Internationally acclaimed author Salman Rushdie was awarded knighthood on Saturday by Britain’s Queen Elizabeth II, who also honoured 19 other NRIs in recognition of their contribution to various fields.
Rushdie has been awarded for his services to Literature in the Queen’s Birthday Honours List, which recognises achievements of 19 other NRIs as well. "I’m thrilled and humbled to receive this great honour, and I am very grateful that my work has been recognised in this way," Rushdie said.
The litterateur, who will celebrate his 60th birthday on Tuesday, spent almost a decade in hiding following a decree by Iran’s spiritual leader for his assassination after publication of his controversial book, Satanic Verses.

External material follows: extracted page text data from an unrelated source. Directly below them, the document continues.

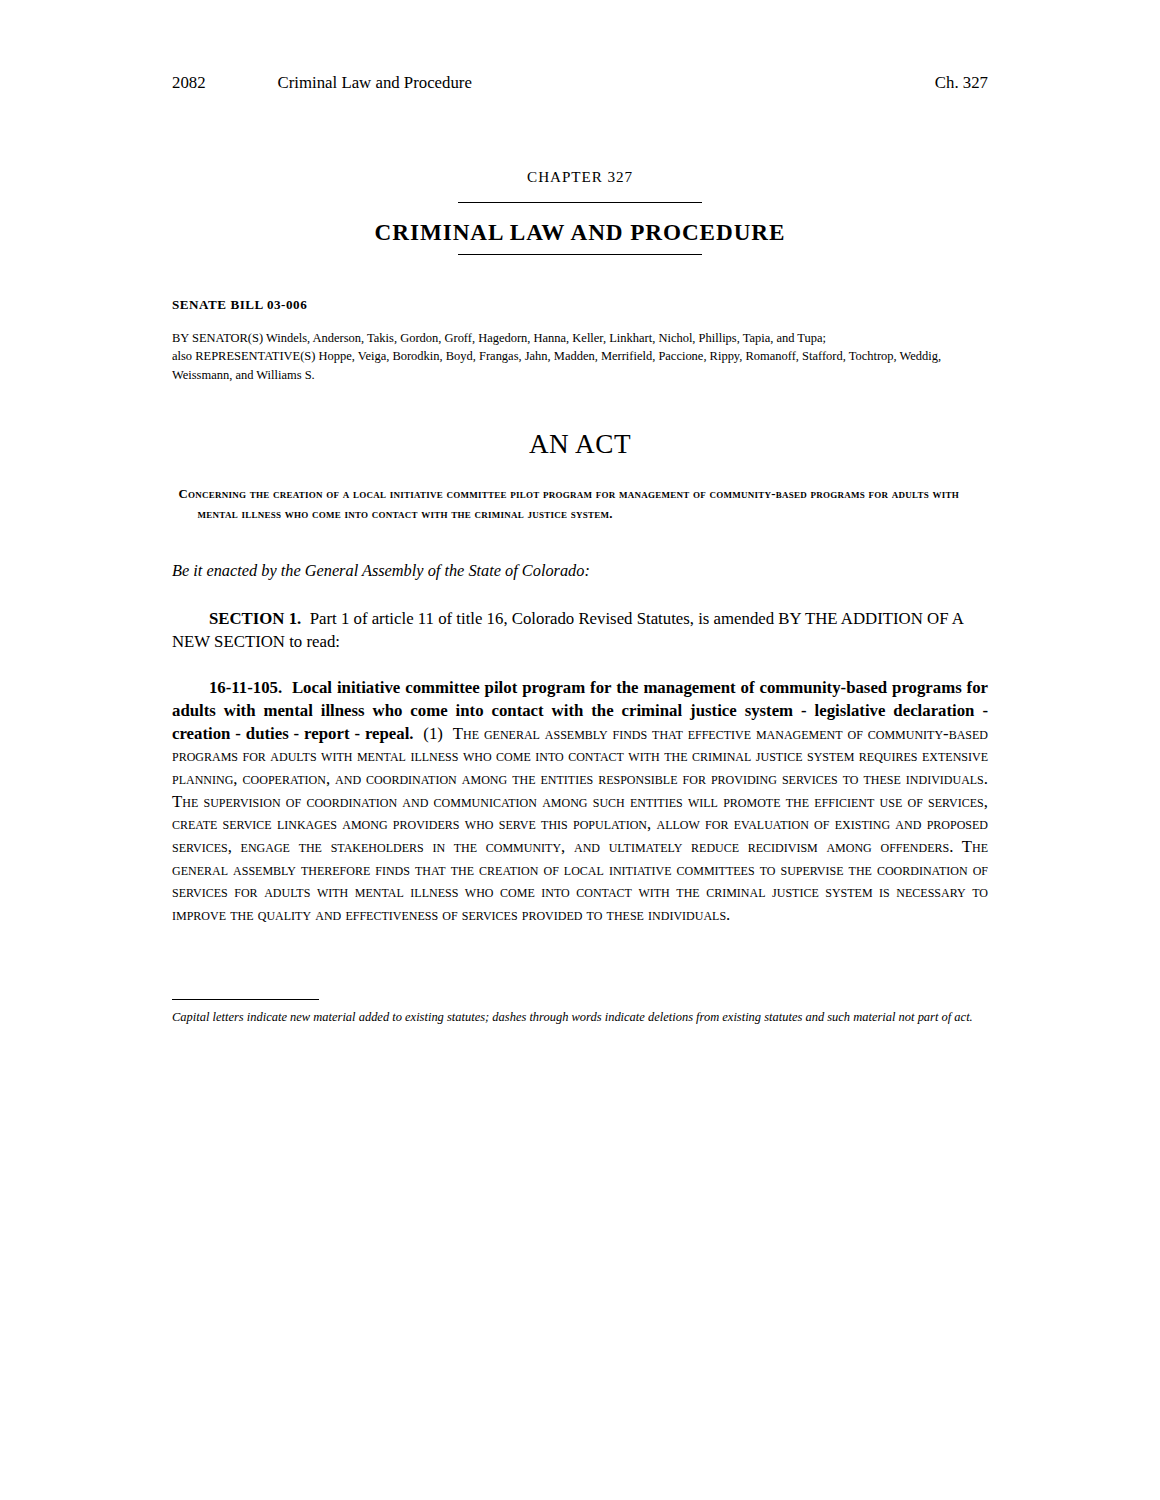2082 Criminal Law and Procedure Ch. 327
CHAPTER 327
CRIMINAL LAW AND PROCEDURE
SENATE BILL 03-006
BY SENATOR(S) Windels, Anderson, Takis, Gordon, Groff, Hagedorn, Hanna, Keller, Linkhart, Nichol, Phillips, Tapia, and Tupa;
also REPRESENTATIVE(S) Hoppe, Veiga, Borodkin, Boyd, Frangas, Jahn, Madden, Merrifield, Paccione, Rippy, Romanoff, Stafford, Tochtrop, Weddig, Weissmann, and Williams S.
AN ACT
Concerning the creation of a local initiative committee pilot program for management of community-based programs for adults with mental illness who come into contact with the criminal justice system.
Be it enacted by the General Assembly of the State of Colorado:
SECTION 1. Part 1 of article 11 of title 16, Colorado Revised Statutes, is amended BY THE ADDITION OF A NEW SECTION to read:
16-11-105. Local initiative committee pilot program for the management of community-based programs for adults with mental illness who come into contact with the criminal justice system - legislative declaration - creation - duties - report - repeal. (1) The general assembly finds that effective management of community-based programs for adults with mental illness who come into contact with the criminal justice system requires extensive planning, cooperation, and coordination among the entities responsible for providing services to these individuals. The supervision of coordination and communication among such entities will promote the efficient use of services, create service linkages among providers who serve this population, allow for evaluation of existing and proposed services, engage the stakeholders in the community, and ultimately reduce recidivism among offenders. The general assembly therefore finds that the creation of local initiative committees to supervise the coordination of services for adults with mental illness who come into contact with the criminal justice system is necessary to improve the quality and effectiveness of services provided to these individuals.
Capital letters indicate new material added to existing statutes; dashes through words indicate deletions from existing statutes and such material not part of act.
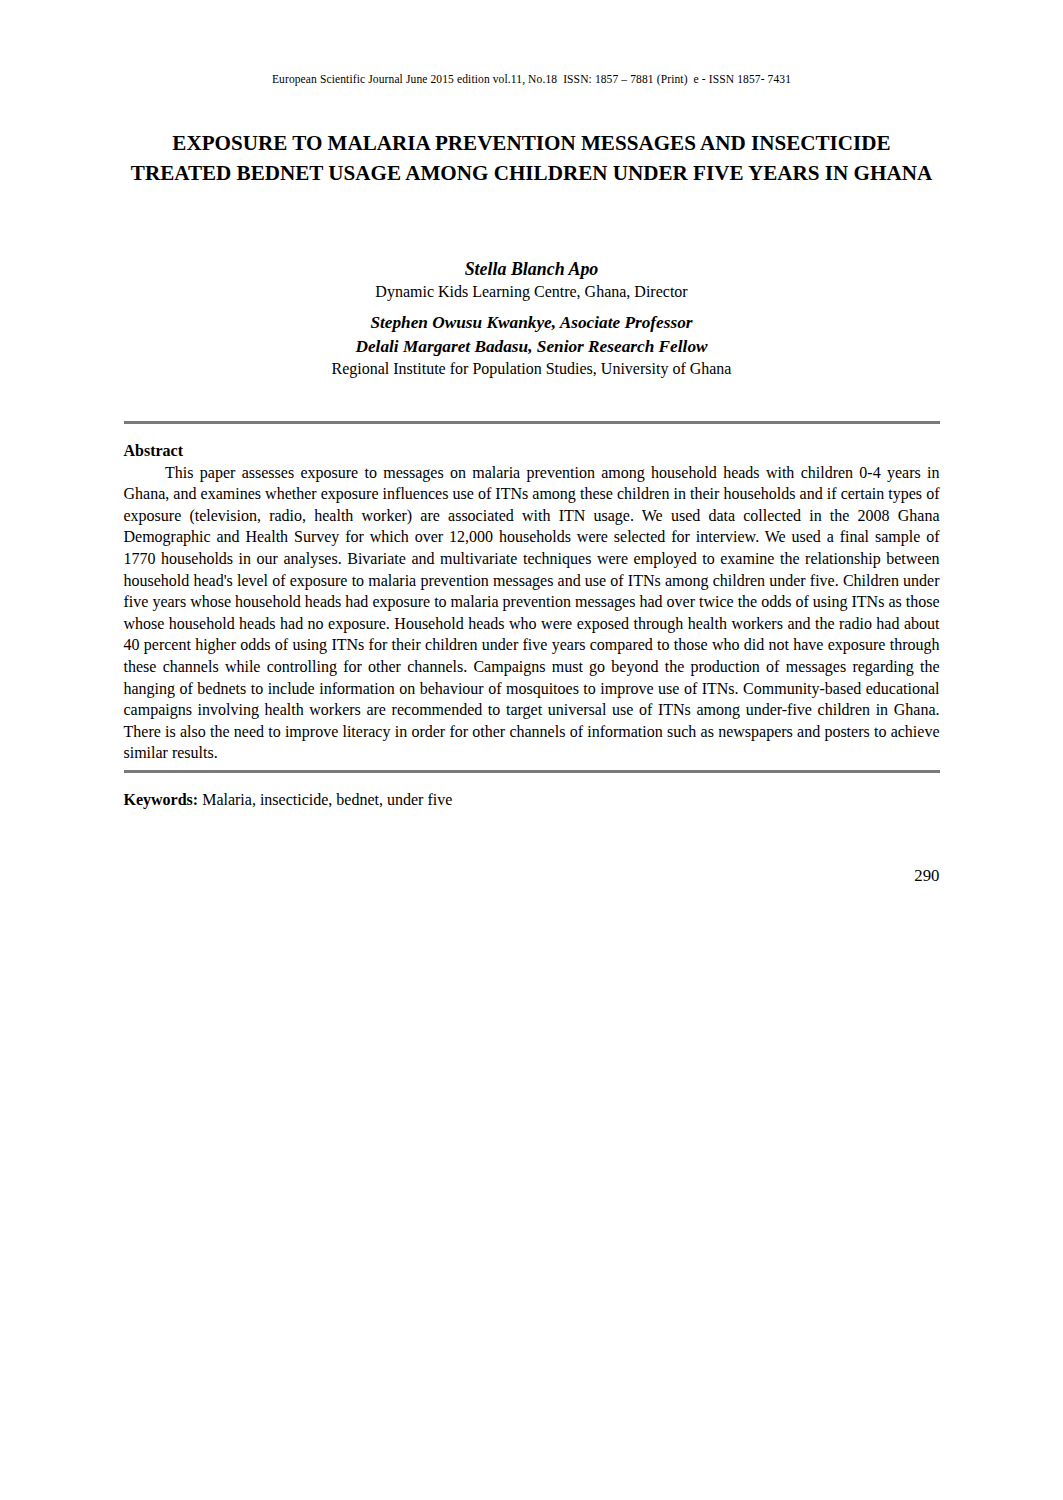European Scientific Journal June 2015 edition vol.11, No.18 ISSN: 1857 – 7881 (Print) e - ISSN 1857- 7431
Exposure to Malaria Prevention Messages and Insecticide Treated Bednet Usage Among Children Under Five Years in Ghana
Stella Blanch Apo
Dynamic Kids Learning Centre, Ghana, Director
Stephen Owusu Kwankye, Asociate Professor
Delali Margaret Badasu, Senior Research Fellow
Regional Institute for Population Studies, University of Ghana
Abstract
This paper assesses exposure to messages on malaria prevention among household heads with children 0-4 years in Ghana, and examines whether exposure influences use of ITNs among these children in their households and if certain types of exposure (television, radio, health worker) are associated with ITN usage. We used data collected in the 2008 Ghana Demographic and Health Survey for which over 12,000 households were selected for interview. We used a final sample of 1770 households in our analyses. Bivariate and multivariate techniques were employed to examine the relationship between household head's level of exposure to malaria prevention messages and use of ITNs among children under five. Children under five years whose household heads had exposure to malaria prevention messages had over twice the odds of using ITNs as those whose household heads had no exposure. Household heads who were exposed through health workers and the radio had about 40 percent higher odds of using ITNs for their children under five years compared to those who did not have exposure through these channels while controlling for other channels. Campaigns must go beyond the production of messages regarding the hanging of bednets to include information on behaviour of mosquitoes to improve use of ITNs. Community-based educational campaigns involving health workers are recommended to target universal use of ITNs among under-five children in Ghana. There is also the need to improve literacy in order for other channels of information such as newspapers and posters to achieve similar results.
Keywords: Malaria, insecticide, bednet, under five
290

The booker Prize winner, who was was knighted along with former English cricketer Ian Botham, now spends much of his time in the US. Rushdie went to school in Mumbai and at Rugby in England, and read History at King’s College, Cambridge where he joined the Cambridge Footlights Theatre company. His second novel, Midnight’s Children was judged to have been the ‘Booker of Bookers’ in 1993.
Indian-origin Shami Chakrabarti, director of human rights group Liberty, who has been one of the most persistent critics of the UK government, was made a Commander of the Order of the British Empire. The 38-year-old barrister said "I’m not the most predictable choice."